### The task:
Retype the records word for word, from the first line through the line that contains "scientific name: Mycena haematopus", including that line.
>> START
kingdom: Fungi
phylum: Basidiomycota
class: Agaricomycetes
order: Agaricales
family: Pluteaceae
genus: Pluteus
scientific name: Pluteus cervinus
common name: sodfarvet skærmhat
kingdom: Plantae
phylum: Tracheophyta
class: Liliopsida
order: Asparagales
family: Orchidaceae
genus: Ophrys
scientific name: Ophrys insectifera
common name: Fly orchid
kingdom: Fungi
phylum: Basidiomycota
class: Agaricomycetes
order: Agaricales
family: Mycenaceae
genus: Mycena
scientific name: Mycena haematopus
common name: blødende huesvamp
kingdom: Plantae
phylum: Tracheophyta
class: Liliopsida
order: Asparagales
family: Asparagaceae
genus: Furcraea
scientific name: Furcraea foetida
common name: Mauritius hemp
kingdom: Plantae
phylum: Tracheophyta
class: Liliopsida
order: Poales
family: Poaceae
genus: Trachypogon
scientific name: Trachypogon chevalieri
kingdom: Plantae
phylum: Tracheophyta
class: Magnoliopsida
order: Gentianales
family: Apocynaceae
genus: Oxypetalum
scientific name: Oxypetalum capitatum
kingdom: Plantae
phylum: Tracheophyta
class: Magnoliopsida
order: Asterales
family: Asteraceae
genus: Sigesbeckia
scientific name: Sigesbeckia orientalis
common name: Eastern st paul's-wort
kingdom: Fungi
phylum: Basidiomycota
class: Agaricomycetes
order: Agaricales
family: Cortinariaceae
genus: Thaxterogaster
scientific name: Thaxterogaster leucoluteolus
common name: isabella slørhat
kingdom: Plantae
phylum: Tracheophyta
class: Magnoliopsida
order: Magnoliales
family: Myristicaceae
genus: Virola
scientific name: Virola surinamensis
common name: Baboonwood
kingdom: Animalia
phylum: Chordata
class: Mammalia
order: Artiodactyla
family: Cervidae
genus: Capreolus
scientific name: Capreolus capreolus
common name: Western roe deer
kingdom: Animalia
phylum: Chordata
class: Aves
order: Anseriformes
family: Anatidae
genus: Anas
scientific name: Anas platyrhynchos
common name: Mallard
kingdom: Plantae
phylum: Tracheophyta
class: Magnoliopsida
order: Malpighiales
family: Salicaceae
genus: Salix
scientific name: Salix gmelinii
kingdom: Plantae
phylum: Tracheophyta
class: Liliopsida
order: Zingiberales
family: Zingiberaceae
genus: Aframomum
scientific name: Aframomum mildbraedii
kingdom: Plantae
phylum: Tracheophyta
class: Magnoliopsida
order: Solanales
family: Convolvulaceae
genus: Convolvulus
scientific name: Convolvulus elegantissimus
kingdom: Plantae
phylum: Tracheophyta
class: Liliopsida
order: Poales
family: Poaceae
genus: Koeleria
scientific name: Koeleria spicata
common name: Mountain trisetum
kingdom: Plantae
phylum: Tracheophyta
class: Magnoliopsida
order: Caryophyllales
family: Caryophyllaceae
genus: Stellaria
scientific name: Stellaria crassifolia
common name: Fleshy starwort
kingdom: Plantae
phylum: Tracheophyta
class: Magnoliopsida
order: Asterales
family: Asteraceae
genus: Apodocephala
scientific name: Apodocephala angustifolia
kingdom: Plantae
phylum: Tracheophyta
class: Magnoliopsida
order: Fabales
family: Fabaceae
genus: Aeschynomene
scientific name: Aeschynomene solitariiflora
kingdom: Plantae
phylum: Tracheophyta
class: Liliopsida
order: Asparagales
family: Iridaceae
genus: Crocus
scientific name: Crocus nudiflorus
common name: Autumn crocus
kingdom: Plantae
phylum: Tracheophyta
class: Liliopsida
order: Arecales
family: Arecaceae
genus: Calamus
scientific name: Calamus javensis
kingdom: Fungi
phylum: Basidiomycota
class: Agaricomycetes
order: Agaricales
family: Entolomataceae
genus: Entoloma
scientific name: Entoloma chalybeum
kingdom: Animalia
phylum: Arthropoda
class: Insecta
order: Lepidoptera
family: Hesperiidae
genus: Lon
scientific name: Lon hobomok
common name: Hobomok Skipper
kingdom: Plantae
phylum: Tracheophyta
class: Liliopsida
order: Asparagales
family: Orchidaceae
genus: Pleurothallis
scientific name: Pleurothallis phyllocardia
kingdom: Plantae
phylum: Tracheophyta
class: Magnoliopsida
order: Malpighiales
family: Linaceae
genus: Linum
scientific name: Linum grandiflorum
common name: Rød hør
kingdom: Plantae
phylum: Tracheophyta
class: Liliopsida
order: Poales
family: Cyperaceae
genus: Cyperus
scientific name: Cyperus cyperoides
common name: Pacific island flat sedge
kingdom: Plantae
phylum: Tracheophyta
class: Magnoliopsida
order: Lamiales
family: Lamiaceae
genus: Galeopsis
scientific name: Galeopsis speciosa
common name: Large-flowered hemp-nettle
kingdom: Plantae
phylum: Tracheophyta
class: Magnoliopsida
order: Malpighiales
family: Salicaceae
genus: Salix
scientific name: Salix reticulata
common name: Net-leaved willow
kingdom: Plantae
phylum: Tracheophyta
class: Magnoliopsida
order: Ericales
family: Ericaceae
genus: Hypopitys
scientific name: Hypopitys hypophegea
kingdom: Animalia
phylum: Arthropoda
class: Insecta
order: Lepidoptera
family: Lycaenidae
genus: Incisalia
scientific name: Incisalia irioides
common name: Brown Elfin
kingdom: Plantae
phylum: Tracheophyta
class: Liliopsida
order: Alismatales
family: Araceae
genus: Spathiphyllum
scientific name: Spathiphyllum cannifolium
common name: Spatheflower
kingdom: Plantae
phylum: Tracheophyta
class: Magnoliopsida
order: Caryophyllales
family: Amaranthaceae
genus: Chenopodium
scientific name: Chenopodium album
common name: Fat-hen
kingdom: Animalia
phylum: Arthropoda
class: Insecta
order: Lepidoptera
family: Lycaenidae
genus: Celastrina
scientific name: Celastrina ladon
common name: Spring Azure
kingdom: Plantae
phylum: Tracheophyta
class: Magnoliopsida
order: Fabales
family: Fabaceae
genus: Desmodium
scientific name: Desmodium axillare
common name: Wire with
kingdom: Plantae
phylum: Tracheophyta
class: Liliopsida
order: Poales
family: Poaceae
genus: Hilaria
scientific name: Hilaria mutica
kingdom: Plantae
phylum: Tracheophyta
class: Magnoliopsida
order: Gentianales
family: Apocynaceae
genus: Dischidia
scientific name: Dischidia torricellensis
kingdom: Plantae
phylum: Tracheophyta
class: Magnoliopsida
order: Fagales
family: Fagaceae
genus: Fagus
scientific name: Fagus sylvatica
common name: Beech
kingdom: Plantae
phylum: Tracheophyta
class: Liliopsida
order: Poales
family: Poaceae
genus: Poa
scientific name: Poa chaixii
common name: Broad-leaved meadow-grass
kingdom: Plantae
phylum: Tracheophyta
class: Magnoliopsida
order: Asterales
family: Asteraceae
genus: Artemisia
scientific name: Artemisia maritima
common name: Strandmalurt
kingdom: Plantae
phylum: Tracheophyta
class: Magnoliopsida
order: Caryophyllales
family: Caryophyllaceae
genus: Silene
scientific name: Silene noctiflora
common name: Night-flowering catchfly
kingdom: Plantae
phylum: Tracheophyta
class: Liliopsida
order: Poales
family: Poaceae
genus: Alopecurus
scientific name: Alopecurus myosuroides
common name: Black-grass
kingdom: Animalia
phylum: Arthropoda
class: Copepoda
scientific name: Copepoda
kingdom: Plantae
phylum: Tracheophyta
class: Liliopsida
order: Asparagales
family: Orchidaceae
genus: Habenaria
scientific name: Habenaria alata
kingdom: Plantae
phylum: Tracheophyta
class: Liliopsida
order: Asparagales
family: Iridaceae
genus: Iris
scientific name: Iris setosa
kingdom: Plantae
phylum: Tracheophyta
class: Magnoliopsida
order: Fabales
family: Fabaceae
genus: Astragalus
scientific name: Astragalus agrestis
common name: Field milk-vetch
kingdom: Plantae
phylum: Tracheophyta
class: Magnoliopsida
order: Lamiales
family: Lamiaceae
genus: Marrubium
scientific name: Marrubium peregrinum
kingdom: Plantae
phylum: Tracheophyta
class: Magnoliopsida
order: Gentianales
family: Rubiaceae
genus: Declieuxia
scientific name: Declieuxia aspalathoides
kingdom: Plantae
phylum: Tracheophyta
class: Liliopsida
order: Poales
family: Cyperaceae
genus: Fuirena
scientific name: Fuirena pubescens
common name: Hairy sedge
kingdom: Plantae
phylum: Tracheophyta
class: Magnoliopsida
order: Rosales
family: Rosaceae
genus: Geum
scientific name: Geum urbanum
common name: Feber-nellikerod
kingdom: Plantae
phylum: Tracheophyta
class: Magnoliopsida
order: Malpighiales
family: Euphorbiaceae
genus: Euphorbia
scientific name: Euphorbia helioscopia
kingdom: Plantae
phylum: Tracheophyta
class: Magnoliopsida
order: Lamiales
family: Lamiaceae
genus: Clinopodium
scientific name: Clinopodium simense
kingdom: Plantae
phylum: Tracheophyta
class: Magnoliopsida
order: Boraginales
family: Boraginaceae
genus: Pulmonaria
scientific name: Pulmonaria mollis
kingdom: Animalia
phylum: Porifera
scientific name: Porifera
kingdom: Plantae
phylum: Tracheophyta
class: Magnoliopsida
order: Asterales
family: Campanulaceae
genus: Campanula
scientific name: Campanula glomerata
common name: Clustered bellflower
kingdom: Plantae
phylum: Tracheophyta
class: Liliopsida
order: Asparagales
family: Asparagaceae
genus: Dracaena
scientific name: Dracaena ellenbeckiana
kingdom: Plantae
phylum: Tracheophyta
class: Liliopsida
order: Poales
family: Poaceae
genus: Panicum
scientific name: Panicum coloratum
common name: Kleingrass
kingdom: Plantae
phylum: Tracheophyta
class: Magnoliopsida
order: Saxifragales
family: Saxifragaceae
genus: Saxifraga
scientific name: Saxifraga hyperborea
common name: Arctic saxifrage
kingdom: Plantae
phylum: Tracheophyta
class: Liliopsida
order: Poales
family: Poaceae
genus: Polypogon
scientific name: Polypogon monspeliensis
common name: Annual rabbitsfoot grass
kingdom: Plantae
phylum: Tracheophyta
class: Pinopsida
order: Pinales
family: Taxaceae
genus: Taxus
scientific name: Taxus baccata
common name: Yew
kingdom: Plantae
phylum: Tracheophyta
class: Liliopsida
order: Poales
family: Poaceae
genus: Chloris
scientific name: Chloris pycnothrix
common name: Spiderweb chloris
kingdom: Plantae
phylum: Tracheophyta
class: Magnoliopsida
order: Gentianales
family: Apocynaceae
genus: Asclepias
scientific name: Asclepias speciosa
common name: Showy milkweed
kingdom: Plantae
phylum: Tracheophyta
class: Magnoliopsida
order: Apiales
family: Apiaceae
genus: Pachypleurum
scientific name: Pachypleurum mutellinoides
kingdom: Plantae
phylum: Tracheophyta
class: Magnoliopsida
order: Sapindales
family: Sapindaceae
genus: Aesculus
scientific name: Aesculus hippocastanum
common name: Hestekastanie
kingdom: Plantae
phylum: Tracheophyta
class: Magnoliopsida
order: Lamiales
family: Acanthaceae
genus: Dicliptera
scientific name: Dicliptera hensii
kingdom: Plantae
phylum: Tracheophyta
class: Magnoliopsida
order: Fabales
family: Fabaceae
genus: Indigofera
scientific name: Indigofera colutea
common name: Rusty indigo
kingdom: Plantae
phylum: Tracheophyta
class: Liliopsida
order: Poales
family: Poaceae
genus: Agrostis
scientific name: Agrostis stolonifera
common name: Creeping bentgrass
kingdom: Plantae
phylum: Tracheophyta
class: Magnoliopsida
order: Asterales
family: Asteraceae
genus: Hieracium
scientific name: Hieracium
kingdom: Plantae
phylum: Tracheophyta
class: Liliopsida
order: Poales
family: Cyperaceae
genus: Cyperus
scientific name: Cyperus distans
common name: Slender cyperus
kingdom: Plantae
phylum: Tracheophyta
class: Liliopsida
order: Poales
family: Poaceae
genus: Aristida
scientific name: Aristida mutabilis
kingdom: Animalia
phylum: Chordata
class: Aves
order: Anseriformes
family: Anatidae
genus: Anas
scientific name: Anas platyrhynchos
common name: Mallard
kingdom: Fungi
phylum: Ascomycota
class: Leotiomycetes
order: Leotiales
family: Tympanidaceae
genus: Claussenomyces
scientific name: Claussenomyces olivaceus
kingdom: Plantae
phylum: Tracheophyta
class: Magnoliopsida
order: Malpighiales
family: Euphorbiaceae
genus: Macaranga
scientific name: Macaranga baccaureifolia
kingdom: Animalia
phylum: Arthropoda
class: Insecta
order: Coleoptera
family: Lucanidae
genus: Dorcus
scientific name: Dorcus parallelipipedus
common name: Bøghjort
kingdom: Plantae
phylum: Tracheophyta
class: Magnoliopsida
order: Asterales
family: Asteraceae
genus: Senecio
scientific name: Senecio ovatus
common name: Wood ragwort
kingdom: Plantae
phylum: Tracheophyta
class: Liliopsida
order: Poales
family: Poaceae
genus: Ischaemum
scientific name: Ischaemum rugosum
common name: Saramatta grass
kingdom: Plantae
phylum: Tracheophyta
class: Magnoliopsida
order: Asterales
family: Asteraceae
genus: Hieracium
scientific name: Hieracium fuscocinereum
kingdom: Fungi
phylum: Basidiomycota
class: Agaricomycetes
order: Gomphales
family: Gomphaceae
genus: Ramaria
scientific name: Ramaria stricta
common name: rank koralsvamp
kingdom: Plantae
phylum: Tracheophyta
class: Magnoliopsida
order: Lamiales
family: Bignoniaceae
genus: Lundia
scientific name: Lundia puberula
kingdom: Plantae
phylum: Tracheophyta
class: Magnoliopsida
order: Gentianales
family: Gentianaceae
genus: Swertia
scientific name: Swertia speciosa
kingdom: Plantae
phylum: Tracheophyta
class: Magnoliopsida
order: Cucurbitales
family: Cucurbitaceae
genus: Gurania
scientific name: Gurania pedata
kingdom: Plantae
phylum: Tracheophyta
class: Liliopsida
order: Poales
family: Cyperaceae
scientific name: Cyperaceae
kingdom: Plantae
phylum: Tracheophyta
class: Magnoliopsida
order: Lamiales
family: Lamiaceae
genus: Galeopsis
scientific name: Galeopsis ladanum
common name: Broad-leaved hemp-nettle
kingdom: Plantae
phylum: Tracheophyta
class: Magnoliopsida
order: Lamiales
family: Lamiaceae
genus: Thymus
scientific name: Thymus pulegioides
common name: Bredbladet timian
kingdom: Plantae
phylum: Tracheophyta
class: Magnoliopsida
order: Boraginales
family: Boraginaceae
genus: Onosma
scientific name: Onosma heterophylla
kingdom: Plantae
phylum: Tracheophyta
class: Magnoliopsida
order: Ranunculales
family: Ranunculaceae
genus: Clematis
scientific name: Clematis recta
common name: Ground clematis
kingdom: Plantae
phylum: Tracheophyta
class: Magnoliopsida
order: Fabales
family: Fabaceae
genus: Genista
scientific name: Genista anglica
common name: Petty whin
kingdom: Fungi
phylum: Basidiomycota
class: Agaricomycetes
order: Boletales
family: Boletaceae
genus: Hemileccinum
>> END
### The answer:
kingdom: Fungi
phylum: Basidiomycota
class: Agaricomycetes
order: Agaricales
family: Pluteaceae
genus: Pluteus
scientific name: Pluteus cervinus
common name: sodfarvet skærmhat
kingdom: Plantae
phylum: Tracheophyta
class: Liliopsida
order: Asparagales
family: Orchidaceae
genus: Ophrys
scientific name: Ophrys insectifera
common name: Fly orchid
kingdom: Fungi
phylum: Basidiomycota
class: Agaricomycetes
order: Agaricales
family: Mycenaceae
genus: Mycena
scientific name: Mycena haematopus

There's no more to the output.